Vegetables have featured prominently here at PBK to date (they are oh-so-photogenic, after all), but both vetegables and fruit had (and still have) a strong place in my mother’s kitchen. The crisper was always filled with fresh produce from the garden or store or farmer’s market, and a beautiful tiered basket displays to this day apples, bananas and peaches. It was always there, right in front of us, always accessible. Growing up, the fruit was like the proverbial girl or boy next door: you never want the good-for-you, heart-healthy option. Instead, you dream of breaded potato wedges dipped in thick ranch dressing at the nearby market where you got a 32 ounce soda for fifty cents if you said hello to the owner, Rob. (He was always there, always at the register, and always said hello first.)
Despite our childish tendencies, my brother and I grew up eating a lot of fruit. Cantaloupe was always one of my favorites, and remains at or near the top of my all-time fruit list. When I discovered amazing cantaloupe-based melon agua frescas sold at a hole-in-the-wall taqueria near M.’s old apartment, I knew it would be a project.
First I tried Bon Appetit’s cantaloupe basil agua fresca, but the basil added too much of a different flavor. I wanted that fresh cantaloupe taste, not an herb that detracted from it. So I began experimenting with basic agua fresca components: cantaloupe, lime, water, sugar, ice. And somewhere along the way, trying to emulate the taqueria’s aqua fresca turned into “ooh, let’s make it a margarita!”
If I had to choose a single word to describe the first batch, it wouldn’t be a word at all. It would be the face I made when I tasted it and all my tongue registered was the bite of liquor. Somewhere along the way, I stopped thinking about the subtleties of cantaloupe flavoring and I forgot the true value of a shot of tequila. And yet, mistakes beget invention. It was in attempting to remedy the “I only taste tequila” problem that the two-step combination was born: first, the liquor is mixed with more concentrated cantaloupe juice and put on ice. Then, a more diluted cantaloupe mixture with sugar and lime and ice water is mixed into the I’m-gonna-need-to-see-some-ID batch to produce a lovely summer drink.

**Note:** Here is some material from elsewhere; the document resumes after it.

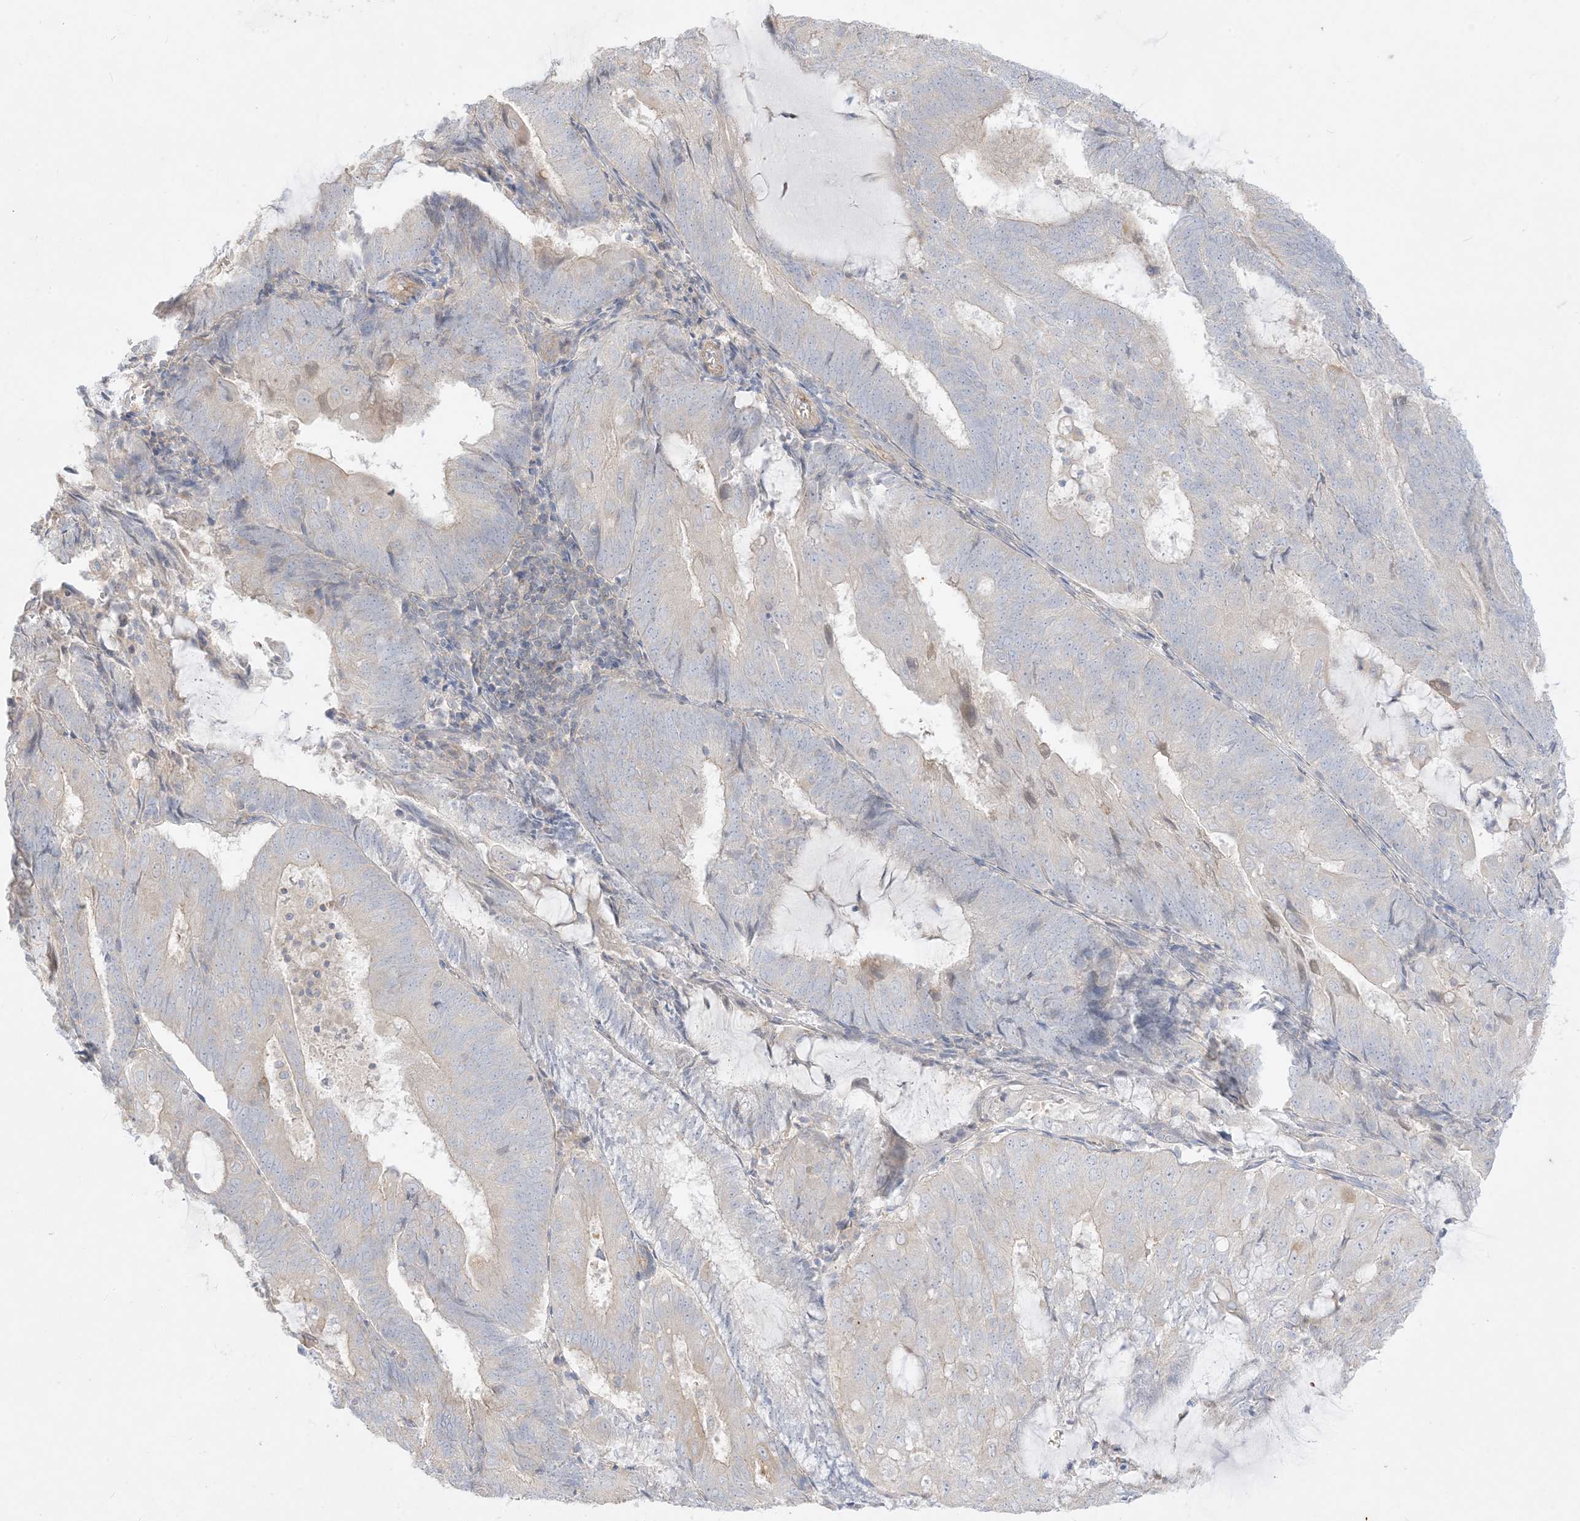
{"staining": {"intensity": "negative", "quantity": "none", "location": "none"}, "tissue": "endometrial cancer", "cell_type": "Tumor cells", "image_type": "cancer", "snomed": [{"axis": "morphology", "description": "Adenocarcinoma, NOS"}, {"axis": "topography", "description": "Endometrium"}], "caption": "Immunohistochemical staining of human endometrial cancer (adenocarcinoma) reveals no significant positivity in tumor cells.", "gene": "ARHGEF9", "patient": {"sex": "female", "age": 81}}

A word of warning: this isn’t a college margarita. It doesn’t put on strappy sandals and a low-cut top and stay out until four AM. It’s a low-key, fresh mix that sits on the porch on a warm afternoon and watches the shadows stretch across the land.
CANTALOUPE MARGARITAS, a PBK original
2 ripe cantaloupes, cored and chopped sans rind, divided
3 ounces tequila (2 shots)
1.5 ounces triple sec (1 shot)
2 teaspoons sugar
3 teaspoons lime juice, divided
3 cups cold water
1 1/2 cups ice
Place one cantaloupe’s worth of chopped cantaloupe in a blender. Liquefy (or blend a lot if you don’t have a snazzy liquefy setting). Pour through a fine strainer into a bowl. Discard remaining solids (there shouldn’t be many if you blended enough).
Add tequila, triple sec, and 2 teaspoons lime juice; mix. Add 1 1/2 cups of ice.
Clean strainer of all solids.
Place remaining chopped cantaloupe in blender. Add 1 1/2 cups cold water, remaining 1 teaspoon lime juice, and sugar. Blend/liquefy. Pour through strainer into a bowl, discard solids.
Combine iced tequila mixture and diluted cantaloupe sugar mixture. Rim glasses with a small amount of salt (any more overpowers the cantaloupe). Ladle mixture into glasses, add extra ice if needed, and enjoy.